US secretary of state Mike Pompeo had announced the travel sanctions against Myanmar’s top military commander and three other generals on July 16. “With this announcement, the United States is the first government to publicly take action with respect to the most senior leadership of the Burmese military,” he said.
According to the sanctions, the four military officers and their immediate family members were ineligible for entry into the US. Over 1.1 million Rohingyas are living in Bangladesh, after fleeing from a massive crackdown by Myanmar’s security forces following an attack by militants on border posts in August 2017.
India’s long-standing position has been that any penalising measures on Myanmar would be counter-productive. “Advocating and threatening Myanmar with punitive action, including referring it to the ICC either by the Security Council or by certain States will generate exactly the opposite result that we need to see,” India’s permanent representative said on July 2 at the UN Human Rights Council in Geneva.
Myanmar’s senior-most military officer, along with a high-level delegation, arrived in India on July 25 on a ten-day visit. He had been previously in India in July 2017 for a eight-day trip.
Senior General Ming Aung Hlaing also took a special flight to visit Adani Port and Logistics at Mundra. According to media reports, Adani received approval to invest $290 million to build and run a container terminal in Yangon river in May.
On Monday, the commander-in-chief of Myanmar Defence Services called on the prime minister.
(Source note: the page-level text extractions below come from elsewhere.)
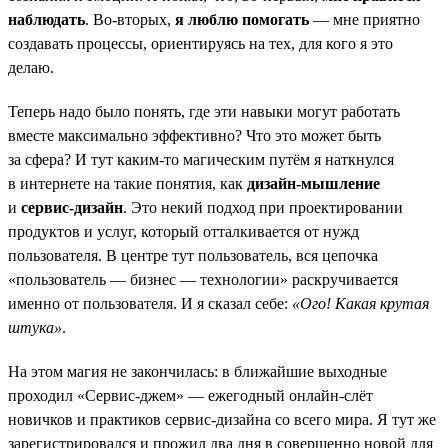
наблюдать
. Во-вторых,
я люблю помогать
— мне приятно
создавать процессы, ориентируясь на тех, для кого я это
делаю.
Теперь надо было понять, где эти навыки могут работать
вместе максимально эффективно? Что это может быть
за сфера? И тут каким-то магическим путём я наткнулся
в интернете на такие понятия, как
дизайн-мышление
и
сервис-дизайн
. Это некий подход при проектировании
продуктов и услуг, который отталкивается от нужд
пользователя. В центре тут пользователь, вся цепочка
«пользователь — бизнес — технологии» раскручивается
именно от пользователя. И я сказал себе:
«Ого! Какая крутая
штука»
.
На этом магия не закончилась: в ближайшие выходные
проходил «Сервис-джем» — ежегодный онлайн-слёт
новичков и практиков сервис-дизайна со всего мира. Я тут же
зарегистрировался и прожил два дня в совершенно новой для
According to the official read-out, he expressed satisfaction on “the all-round deepening of the unique relations between the two neighbours, including in the area of defence and security cooperation”.
In turn, Modi apparently spoke about the “excellent state” of cooperation between India and Myanmar in the areas of “counter-insurgency, capacity building, military-to-military-ties and maritime cooperation”.
Earlier in the day, he met external affairs minister S. Jaishankar.
Productive meeting with Commander-in-Chief of Defence Services of Myanmar, Senior General Min Aung Hlaing.
A foreign policy focussed on advancing our national security. pic.twitter.com/4jrIXqhVlw
— Dr. S. Jaishankar (@DrSJaishankar) July 29, 2019
The visiting Myanmar general held talks with minister of state for defence Shripad Yesso Naik and signed an MoU in defence cooperation.
As per the press communique, the bilateral talks encompassed review of joint exercises and training, strengthening of maritime security by joint surveillance and capacity building, medical co-operation, pollution response and development of new infrastructure.
The visiting delegation had also met the Chairman Chiefs of Staff Committee and Chief of Air Staff, Air Chief Marshal B.S. Dhanoa, Chief of Army Staff General Bipin Rawat and Chief of Naval Staff Admiral Karambir Singh.
India’s interest in securing close cooperation with the Myanmar military is certainly related to combating insurgent groups in the northeast, with many of the armed organisation having camps across the mountainous border.
With Myanmar facing sanctions on supplies from the West, China has been able to become the largest supplier of weapons equipment to the south-east Asian nation.
India has also been trying to increase its influence in Myanmar by courting the military.
According to the Stockholm International Peace Research Institute (SIPRI), India is one of the five top sellers of weapons for the Myanmar military along with China, Russia, Israel and Ukraine.